AIは「どのAIにどんなプロンプトを投げるか」で性能が大きく変わる。
今回の実験から、各AIに最適化したプロンプトをまとめた。
1. Claude に最適なプロンプト
Claude は抽象化と文章化が得意。逆に、事実認識は弱い。
抽象化と構造化を重視して、全体像を整理してください。
ディレクトリの事実に基づきつつ、メタ視点での改善点も述べてください。
● Claude に向いている用途
- コンセプト整理
- 問題の抽象化
- 文章化・要約
- PM向けの資料作成
2. GPT に最適なプロンプト
GPT は洞察が深いが、妄想が混ざる。
そのため「制約」を与えると性能が跳ね上がる。
事実と仮説を分離してください。
ディレクトリに存在しない情報は推測しないでください。
構造的な問題点と、その背景にある理由を説明してください。
● GPT に向いている用途
- 設計思想の整理
- 問題の背景分析
- PM向けの深い洞察
- プロダクト戦略の議論
3. Gemini に最適なプロンプト
Gemini は事実認識が強く、実務的。
そのため「具体的な改善案」を求めると最も力を発揮する。
構造上の問題点を3つ挙げ、理由と改善方法を説明してください。
APIルート、コンポーネント配置、スタイル設計の観点から分析してください。
● Gemini に向いている用途
- コードベースの構造分析
- Next.js の改善案
- 実務的な判断
- バグの原因推測
4. Copilot に最適なプロンプト
Copilot はコード推論が最強。
そのため「実装レベルの問い」を投げると爆発的に強い。
SPA遷移時にエフェクトが動かない原因を推測し、改善案をコードレベルで示してください。

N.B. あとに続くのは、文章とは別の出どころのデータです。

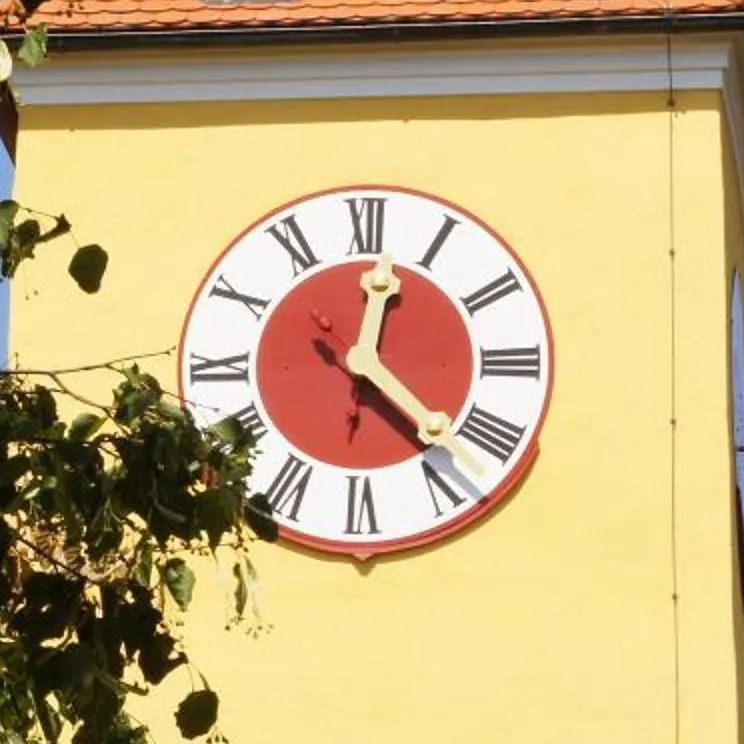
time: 12:22
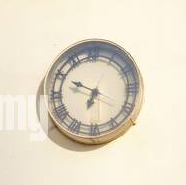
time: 6:48
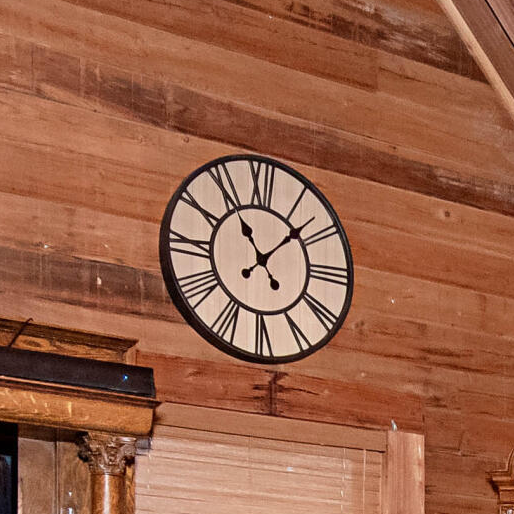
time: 11:07
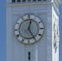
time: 12:24
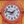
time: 1:47
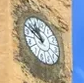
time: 10:50
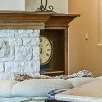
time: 5:59
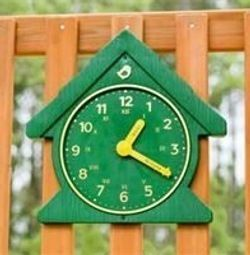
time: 1:20
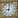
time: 9:01
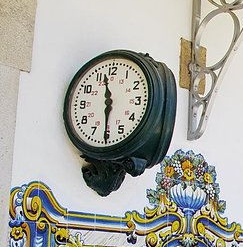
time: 11:30
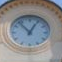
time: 12:53
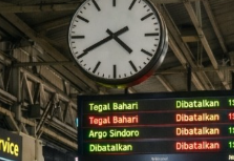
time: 4:40
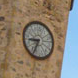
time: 8:34
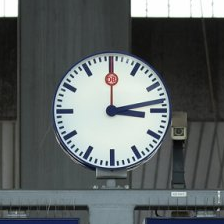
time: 3:13
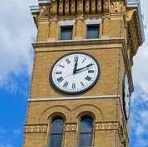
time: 12:10
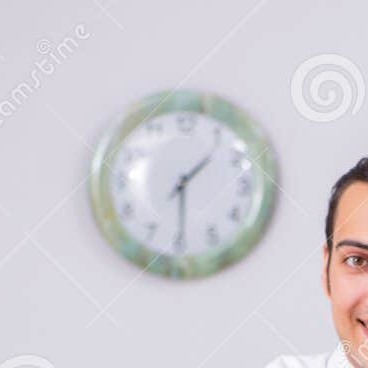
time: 1:29
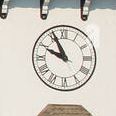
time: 9:55
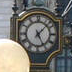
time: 5:07
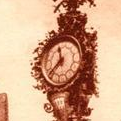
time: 11:37
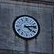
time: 4:13
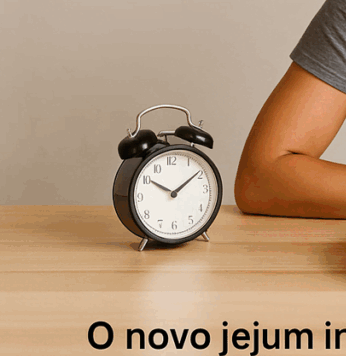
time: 10:09
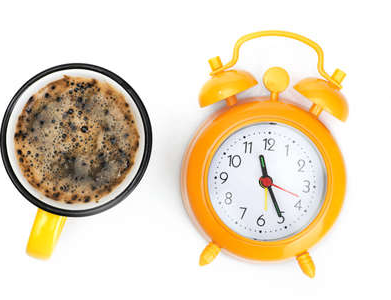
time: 11:25
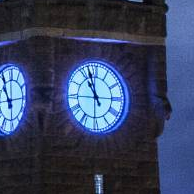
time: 10:57
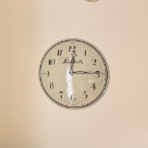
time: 12:14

この構造で発生しうるバグを3つ挙げ、修正方法を具体的に書いてください。
● Copilot に向いている用途
- 実装判断
- コード改善
- バグ推測
- アーキテクチャの最適化
- Next.js / React の構造設計
■ 最後に:AIは「使い分け」がすべて
今回の実験で明確になったのは、
AIは"どれが最強か"ではなく、"どれをどう使うか"がすべてということだ。
- Claude → 抽象化・文章化のプロ
- GPT → 洞察と構造批評のプロ
- Gemini → 事実認識と実務判断のプロ
- Copilot → コード推論と実装判断のプロ
Next.js × 記事HTML × エフェクト基盤 × 自動化という複雑なプロダクトを扱うなら、この4つを適切に組み合わせることで、開発速度と品質は圧倒的に向上する。